I know of some older men who did manage to marry and have children late - late meaning after their reproductive years would have been over were they women. They were millionaires. One had a family castle in Europe. Wives were in their twenties who were beautiful and in equal parts not interested in a career and happy to bend to his will.

Men of regular means seem to not understand the thing that women of average looks learn early on: you don't have the benefits that can accrue to those who are above-average. That's not unfair or even the end of the world. And also it's not because the opposite sex are horrible. It's just how things are, so accept the reality and get on with it.

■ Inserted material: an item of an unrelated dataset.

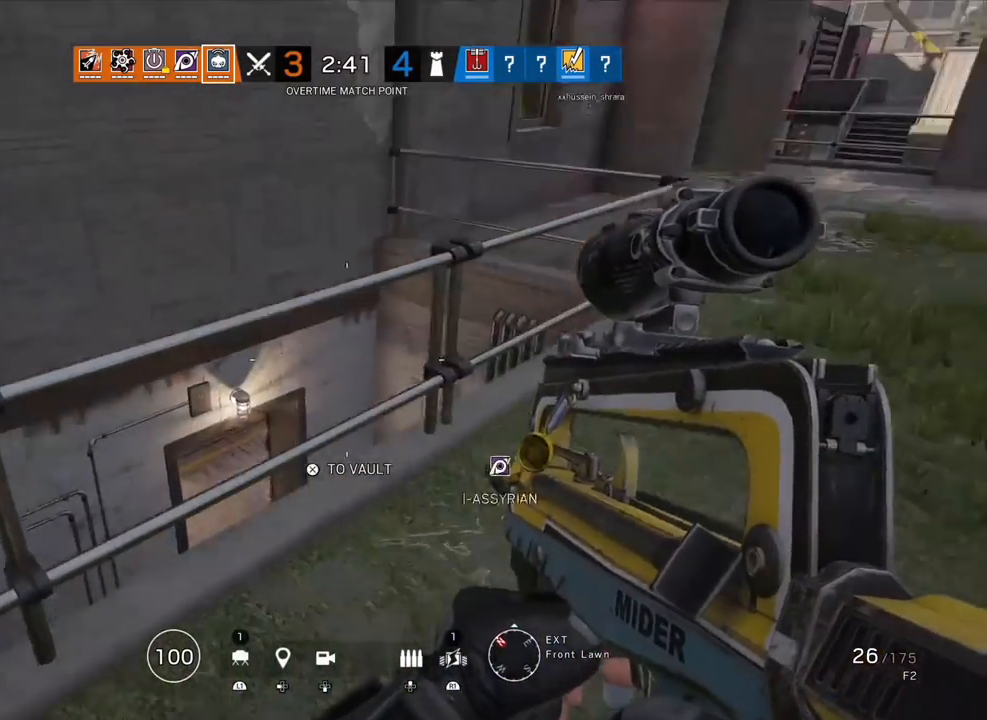
{"buttons": ["L3"], "left_stick": "up", "right_stick": "center", "events": [[300, "right_stick", "center"], [417, "left_stick", "up"], [450, "L3", "down"]]}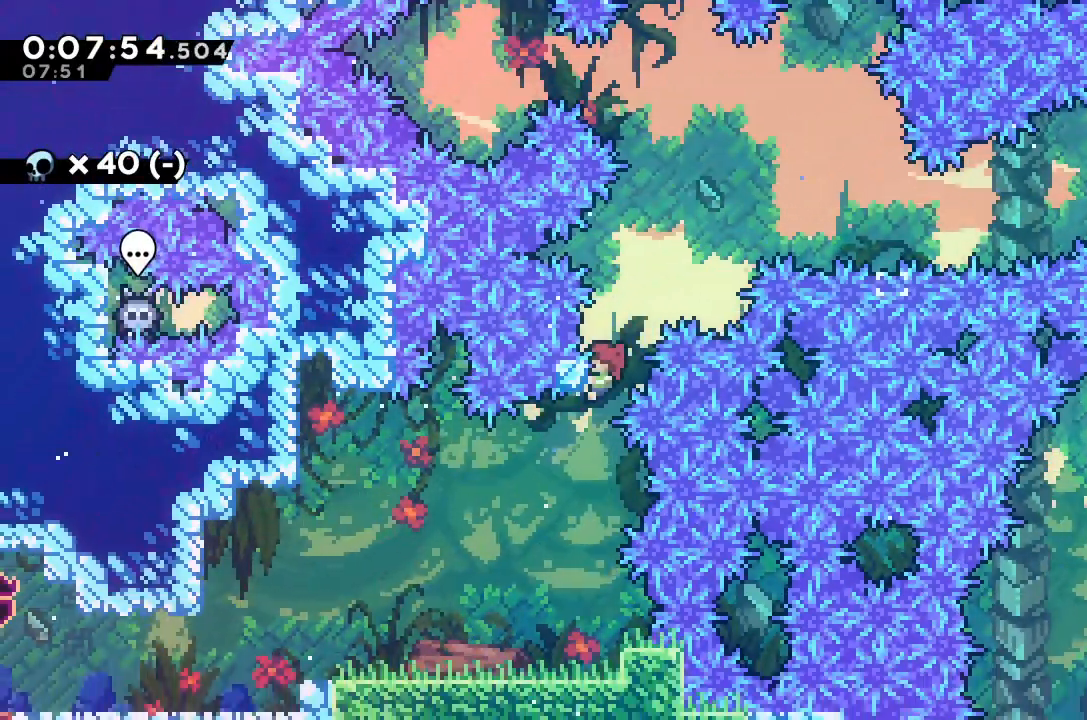
Gameplay with keyboard; each line is a JSON object with the keys held at the frame after it. "events" lists presses ("down") and releases ("up") of "alt_jump", "dash", "down", "grab", "jump", "left", "right" and "up" between this image and that frame as [ms after this image, input, new state], when the widget could be followed in between. No other keys are recorded. Mouse input is not recorded. Key names are as the overlay labels them; some are game actions (e.g. jump) rather than physical keys.
{"keys": ["grab", "up"], "events": [[200, "left", "up"]]}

KimberleyClark · 03/09/2023 09:25

I met my DH when I was 28 and he was 39. He had certainly not been “playing the field”, or shagging around, he’d had a couple of serious relationships that hadn’t worked out. We wanted children but it didn’t happen. But we have been very happily married for 33 years and neither of us would swap that for anything.

BygoneDays · 03/09/2023 09:25

NeverDropYourMooncup · 03/09/2023 08:22

Interesting closing:

there’s an overwhelming sense of loneliness and fear out there about who is going to be there for these men, when they’re old and all alone

Too busy not wanting children until they can't get a younger woman interested - and then it's regret they don't have anybody to take care of their needs.

Edited

or perhaps that they won’t have grandkids to come and visit them in their old age?